İşte sistem tasarımları yapmaktayız.
Parlamenter rejim üzerine titremekteyiz.
Öte yandan…
Uygulanması gereken siyasal sistem ve model adına, saflara ayrışmakta ve kutuplaşmaktayız.
Yine kimimiz, ülkemizin en iyi bir biçimde “Başkanlık Sistemiyle” idare edileceğine kani olmuş durumda.
Müzmin muhalifler ise… Tutturmuşlar… “Güçlendirilmiş parlamenter rejim” şarkısını terennüm etmekteler.
Pekii… Bu tartıştığımız ve üzerine kafa yorduğumuz sistemleri, ideolojileri, modelleri varedecek, yaşamda anlam bulmasını tesis edecek faktör nedir?
Tabii ki insandır.
Soyut kavramlar üzerine o kadar fazla kafa yoruyor ve çenemizi çatlatıyoruz ama, demokrasinin ve siyasal faaliyetlerin odak noktasındaki “insan/yurttaş” adına fazlaca sarf etmiyoruz.
Sosyal bilimlerde de sanırım diğer bilim alanlarında da… Anlamlı yaklaşım ve değerlendirme parçadan bütüne yaklaşmadır.
Eğer bizler daha “demokratik bir toplum” veya daha “demokratik bir siyasal yapı” için hedef tayin ediyorsak…
Bu ancak… İnsanımızın toplumsal yapının her kademesinde yetiştirilmesiyle mümkündür.

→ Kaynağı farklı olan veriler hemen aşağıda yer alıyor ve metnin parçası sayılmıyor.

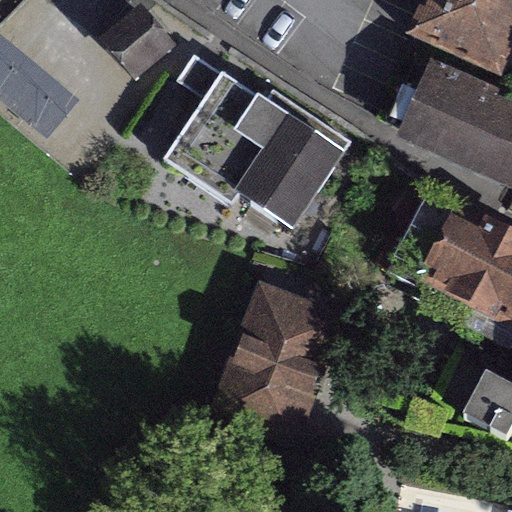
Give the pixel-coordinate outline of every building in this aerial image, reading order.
[(0,0),(0,22),(20,0),(0,0)] [(511,21),(511,0),(428,0),(417,28),(496,61),(511,21)] [(434,65),(406,131),(511,176),(511,107),(487,97),(490,89),(434,65)] [(340,148),(226,73),(169,160),(228,199),(237,186),(292,222),(340,148)] [(511,251),(431,210),(401,268),(511,325),(511,251)] [(265,276),(220,408),(294,433),(339,301),(265,276)] [(511,393),(485,380),(467,418),(509,438),(511,430),(511,393)]
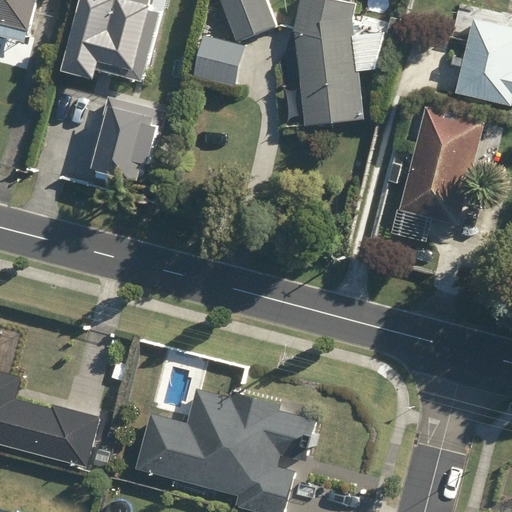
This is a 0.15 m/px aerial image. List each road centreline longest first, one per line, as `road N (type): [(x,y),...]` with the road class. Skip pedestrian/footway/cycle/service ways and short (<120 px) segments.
road 1 (tertiary): [(0,226),(465,346)]
road 2 (residential): [(465,346),(420,511)]
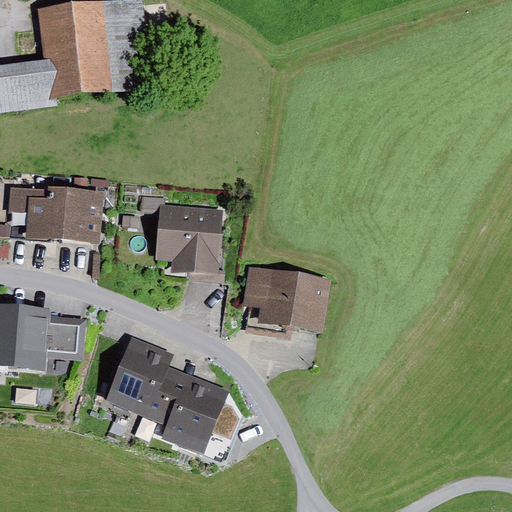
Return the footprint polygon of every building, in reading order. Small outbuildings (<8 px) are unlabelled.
[(47,64),(0,68),(0,117),(62,112),(61,102),(175,92),(167,2),(145,4),(144,0),(142,0),(74,6),(74,9),(43,12),(47,64)] [(65,177),(46,176),(46,185),(64,186),(65,177)] [(88,180),(75,179),(74,189),(87,190),(88,180)] [(49,193),(12,189),(9,212),(31,215),(28,239),(63,242),(68,190),(49,188),(49,193)] [(104,194),(68,190),(63,242),(99,246),(104,194)] [(160,197),(142,196),(142,210),(160,211),(160,205),(160,197)] [(224,210),(160,205),(160,211),(156,261),(172,262),(171,274),(219,278),(224,210)] [(103,255),(94,255),(93,278),(102,279),(103,255)] [(330,282),(250,269),(243,310),(260,313),(258,325),(322,335),(330,282)] [(49,310),(0,306),(0,371),(46,375),(47,359),(83,362),(86,323),(49,320),(49,310)] [(174,356),(132,340),(107,404),(158,424),(167,398),(177,373),(169,369),(174,356)] [(229,394),(177,373),(167,398),(177,402),(162,441),(204,458),(208,449),(226,456),(239,421),(232,409),(224,406),(229,394)]
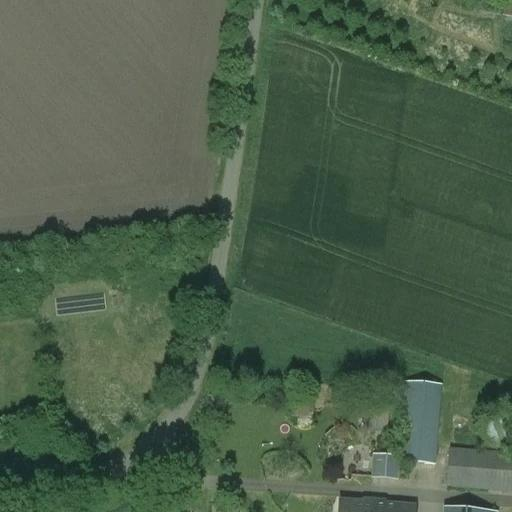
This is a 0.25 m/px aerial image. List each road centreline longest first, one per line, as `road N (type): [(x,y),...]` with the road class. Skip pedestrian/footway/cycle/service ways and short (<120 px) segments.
road 1 (unclassified): [(159,436),(202,364),(252,0)]
road 2 (unclassified): [(0,503),(90,486),(159,436)]
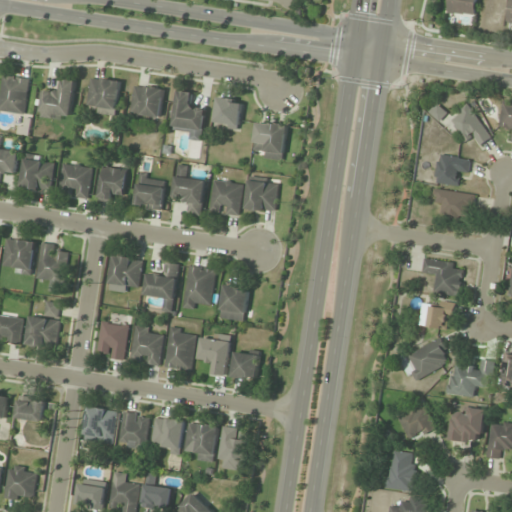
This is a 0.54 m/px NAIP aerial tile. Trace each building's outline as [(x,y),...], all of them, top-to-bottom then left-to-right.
[(476,17),(478,0),(448,0),(447,14),(476,17)] [(1,113),(27,113),(27,77),(1,77),(1,113)] [(88,106),(98,107),(97,114),(117,116),(121,82),(91,78),(88,106)] [(77,82),(62,79),(59,91),(45,89),(40,115),(70,121),(77,82)] [(165,89),(135,85),(131,114),(161,118),(165,89)] [(179,92),(173,129),(192,132),(191,139),(202,141),(206,110),(194,108),(196,94),(179,92)] [(242,100),(217,98),(216,127),(240,128),(242,100)] [(507,141),(511,141),(511,103),(503,102),(499,128),(508,129),(507,141)] [(430,113),(439,121),(446,113),(437,105),(430,113)] [(467,142),(475,136),(481,145),(492,138),(467,105),(449,118),(467,142)] [(284,161),(289,127),(259,122),(254,153),(264,155),(263,158),(284,161)] [(0,177),(1,172),(18,174),(20,151),(0,149),(0,177)] [(437,184),(458,186),(459,177),(468,178),(470,159),(439,156),(437,184)] [(21,187),(50,192),(55,163),(26,158),(21,187)] [(88,199),(93,168),(64,164),(60,187),(71,188),(70,196),(88,199)] [(116,203),(117,195),(124,196),(128,170),(104,167),(99,201),(116,203)] [(187,201),(185,215),(202,217),(206,179),(177,175),(175,199),(187,201)] [(162,210),(166,179),(140,176),(136,206),(162,210)] [(280,183),(250,179),(246,209),(276,212),(280,183)] [(211,212),(240,216),(244,184),(214,181),(211,212)] [(462,215),(473,217),(476,195),(436,189),(434,202),(444,203),(441,218),(462,221),(462,215)] [(37,242),(7,238),(3,270),(32,274),(37,242)] [(46,291),(63,293),(70,249),(42,245),(36,279),(47,281),(46,291)] [(139,288),(144,261),(115,256),(110,283),(139,288)] [(460,298),(464,271),(455,270),(456,263),(424,259),(423,274),(436,275),(434,294),(460,298)] [(180,265),(163,263),(162,272),(149,271),(146,298),(165,300),(164,312),(174,313),(180,265)] [(184,308),(201,310),(201,303),(213,304),(217,269),(189,266),(184,308)] [(221,318),(245,322),(250,289),(226,285),(221,318)] [(27,345),(56,349),(62,304),(47,302),(45,318),(31,316),(27,345)] [(430,304),(429,328),(448,329),(448,319),(455,319),(455,305),(430,304)] [(0,342),(21,344),(23,318),(0,316),(0,342)] [(108,359),(125,361),(130,322),(102,318),(98,349),(109,351),(108,359)] [(131,363),(162,365),(164,337),(154,336),(155,328),(134,326),(131,363)] [(198,332),(171,328),(165,368),(192,372),(198,332)] [(200,361),(211,362),(210,373),(228,376),(233,336),(213,334),(213,339),(203,338),(200,361)] [(406,355),(417,380),(452,364),(441,339),(406,355)] [(261,356),(236,353),(233,377),(258,380),(261,356)] [(502,388),(511,389),(511,355),(507,355),(502,388)] [(494,361),(482,360),(481,368),(451,366),(449,395),(476,397),(476,387),(493,388),(494,361)] [(10,395),(0,393),(0,419),(4,420),(10,395)] [(17,420),(44,421),(45,399),(18,398),(17,420)] [(400,414),(406,439),(434,432),(428,407),(400,414)] [(487,410),(465,407),(464,415),(454,414),(451,438),(482,443),(487,410)] [(115,445),(119,411),(88,408),(84,441),(115,445)] [(152,418),(125,412),(119,445),(145,450),(152,418)] [(186,421),(156,417),(153,446),(182,450),(186,421)] [(511,423),(492,421),(487,457),(504,459),(505,450),(511,450),(511,423)] [(214,462),(219,427),(190,423),(187,451),(196,452),(195,459),(214,462)] [(244,471),(249,440),(239,438),(240,430),(225,427),(218,466),(244,471)] [(387,489),(413,492),(417,454),(392,451),(387,489)] [(5,498),(33,502),(37,470),(10,466),(5,498)] [(136,511),(140,485),(127,484),(128,474),(115,473),(110,507),(123,509),(122,511),(136,511)] [(78,508),(105,508),(105,483),(78,483),(78,508)] [(143,506),(169,510),(172,489),(146,485),(143,506)] [(184,511),(212,511),(195,494),(181,508),(184,511)] [(390,511),(429,511),(431,500),(411,497),(410,503),(402,501),(401,508),(391,506),(390,511)]
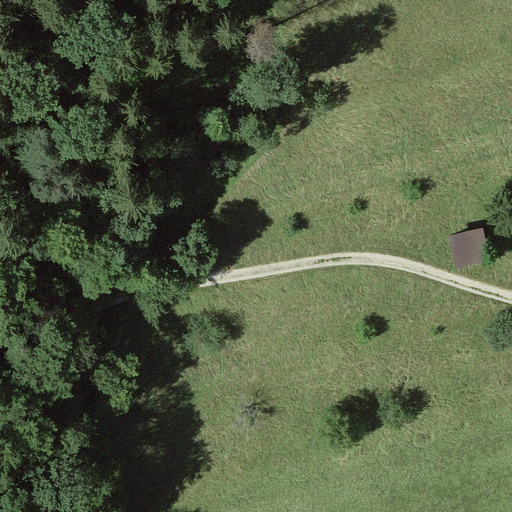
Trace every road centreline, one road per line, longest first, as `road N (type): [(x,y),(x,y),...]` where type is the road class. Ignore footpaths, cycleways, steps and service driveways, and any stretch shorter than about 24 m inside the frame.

Aileden başlamakla okul düzeyinde ve sonrasında yaşamsal dinamiklerin farklı katmanlarında “demokratik bir birey” oluşturmanın/varetmenin derdine düşmek durumundayız.
Çağdaş demokratik norm ve değerleri içselleştirmiş bir birey, hem ileri demokrasi hedefinde hem de istikrarlı ve sürdürülebilir kalkınma istikametinde “manivela” işlevi görecektir.